Read a unicode file
In a recent case I came across a machine that was infected with malware. The machine had the free AVG antivirus installed. AVG keeps their log at “C:\Documents and Settings\All Users\Application Data\avg8\Log”. Under that folder are several log files, all identified by “file” as “MPEG ADTS, layer I, v1, 160 kbits, 32 kHz, Stereo”. This is obviously not true, so I took a short look at one of the log files:
cat avgcore.log | xxd | head -10
0000000: fffe 5b00 4100 5600 4700 3800 2e00 4300 ..[.A.V.G.8...C.
0000010: 6f00 7200 6500 5d00 2000 4900 4e00 4600 o.r.e.]. .I.N.F.
0000020: 4f00 2000 3200 3000 3000 3800 2d00 3100 O. .2.0.0.8.-.1.
0000030: 3200 2d00 3000 3400 2000 3200 3000 3a00 2.-.0.4. .2.0.:.

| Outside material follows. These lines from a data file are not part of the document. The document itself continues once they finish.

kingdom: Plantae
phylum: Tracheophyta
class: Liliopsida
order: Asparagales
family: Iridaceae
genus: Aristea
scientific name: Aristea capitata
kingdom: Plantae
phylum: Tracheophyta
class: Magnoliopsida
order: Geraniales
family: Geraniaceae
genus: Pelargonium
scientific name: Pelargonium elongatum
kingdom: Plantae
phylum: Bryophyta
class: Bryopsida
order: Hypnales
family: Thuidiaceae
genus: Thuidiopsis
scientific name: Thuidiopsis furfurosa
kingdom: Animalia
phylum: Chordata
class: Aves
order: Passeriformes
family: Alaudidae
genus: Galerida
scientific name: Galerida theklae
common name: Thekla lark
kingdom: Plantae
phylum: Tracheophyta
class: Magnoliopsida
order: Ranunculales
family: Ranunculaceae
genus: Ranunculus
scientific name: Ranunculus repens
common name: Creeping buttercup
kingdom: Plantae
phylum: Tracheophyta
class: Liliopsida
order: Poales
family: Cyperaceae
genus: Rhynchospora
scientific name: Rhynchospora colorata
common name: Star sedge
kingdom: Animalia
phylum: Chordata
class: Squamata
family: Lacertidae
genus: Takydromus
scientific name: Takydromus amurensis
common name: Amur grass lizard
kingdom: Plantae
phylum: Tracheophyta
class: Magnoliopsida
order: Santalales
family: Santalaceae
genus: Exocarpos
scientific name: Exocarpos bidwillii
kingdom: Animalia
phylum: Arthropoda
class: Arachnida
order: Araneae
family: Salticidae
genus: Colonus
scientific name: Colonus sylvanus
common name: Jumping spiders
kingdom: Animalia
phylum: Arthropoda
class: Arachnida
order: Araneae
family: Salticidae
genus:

0000040: 3200 3700 3a00 3100 3500 2c00 3000 3300 2.7.:.1.5.,.0.3.
...
As can be seen in the above output the file is written in Unicode, although the language is in English and therefore we could read the file using the ASCII table. So I wrote a quick Perl script to read the file for me, which can be seen here.
The usage of the script is:
read_unicode [-l] [-h] [-o OFFSET] FILE
Where:
-l Preceed each printed line with a line number
-h Print this help message
-o OFFSET Defines the offset where the script starts reading the unicode text.
This option can be used to skip a file header and read the content of the file.
FILE this is the file in Unicode that is to be read by the script
So to read the log file in question, I could simply use
read_unicode avgcore.log
??[AVG8.Core] INFO 2008-12-04 20:27:15,031 XXX-F0C226 PID:528 THID:2772 ID:XX-XX-XX-XX-XX:YY.YY.YY MSG:'ERRORCODE:0x0', 'SIZE:0x16', 'SIZE:0x16' [AVG8.Core] INFO 2008-12-04 20:27:15,265 XXX-F0C226 PID:528 THID:2772 ID:XX-XX-XX-XX-XX:YY.YY.YY MSG:'ERRORCODE:0x0', 'SIZE:0x16', 'SIZE:0x16' ...
Or to skip the file header
read_unicode -o 2 avgcore.log
[AVG8.Core] INFO 2008-12-04 20:27:15,031 XXX-F0C226 PID:528 THID:2772 ID:XX-XX-XX-XX-XX:YY.YY.YY MSG:'ERRORCODE:0x0', 'SIZE:0x16', 'SIZE:0x16' [AVG8.Core] INFO 2008-12-04 20:27:15,265 XXX-F0C226 PID:528 THID:2772 ID:XX-XX-XX-XX-XX:YY.YY.YY MSG:'ERRORCODE:0x0', 'SIZE:0x16', 'SIZE:0x16' ...
Just a simple Perl script that does the job for me, at least for this case.